[Items drawn from a data source]

+===+

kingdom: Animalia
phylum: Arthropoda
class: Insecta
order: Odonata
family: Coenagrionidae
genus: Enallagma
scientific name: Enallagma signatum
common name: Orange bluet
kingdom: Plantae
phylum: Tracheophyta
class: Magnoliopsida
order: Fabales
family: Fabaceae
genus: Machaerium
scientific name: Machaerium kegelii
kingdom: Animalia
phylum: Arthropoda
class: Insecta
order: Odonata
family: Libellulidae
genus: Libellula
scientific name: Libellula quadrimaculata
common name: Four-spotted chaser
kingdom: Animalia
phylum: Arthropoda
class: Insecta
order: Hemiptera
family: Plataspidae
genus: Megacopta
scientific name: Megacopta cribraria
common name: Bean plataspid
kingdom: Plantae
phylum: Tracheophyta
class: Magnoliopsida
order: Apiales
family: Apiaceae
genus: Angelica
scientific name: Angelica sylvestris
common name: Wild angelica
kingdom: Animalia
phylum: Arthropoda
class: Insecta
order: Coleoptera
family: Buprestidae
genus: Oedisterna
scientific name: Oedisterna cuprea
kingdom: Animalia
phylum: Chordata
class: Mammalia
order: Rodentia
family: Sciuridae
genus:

+===+

- THE REQUEST -
Write out all of the lines again, swapping "common name" for "vernacular name" each time it occurs and leaving everything else untouched.

- FULL OUTPUT -
kingdom: Animalia
phylum: Arthropoda
class: Insecta
order: Odonata
family: Coenagrionidae
genus: Enallagma
scientific name: Enallagma signatum
vernacular name: Orange bluet
kingdom: Plantae
phylum: Tracheophyta
class: Magnoliopsida
order: Fabales
family: Fabaceae
genus: Machaerium
scientific name: Machaerium kegelii
kingdom: Animalia
phylum: Arthropoda
class: Insecta
order: Odonata
family: Libellulidae
genus: Libellula
scientific name: Libellula quadrimaculata
vernacular name: Four-spotted chaser
kingdom: Animalia
phylum: Arthropoda
class: Insecta
order: Hemiptera
family: Plataspidae
genus: Megacopta
scientific name: Megacopta cribraria
vernacular name: Bean plataspid
kingdom: Plantae
phylum: Tracheophyta
class: Magnoliopsida
order: Apiales
family: Apiaceae
genus: Angelica
scientific name: Angelica sylvestris
vernacular name: Wild angelica
kingdom: Animalia
phylum: Arthropoda
class: Insecta
order: Coleoptera
family: Buprestidae
genus: Oedisterna
scientific name: Oedisterna cuprea
kingdom: Animalia
phylum: Chordata
class: Mammalia
order: Rodentia
family: Sciuridae
genus:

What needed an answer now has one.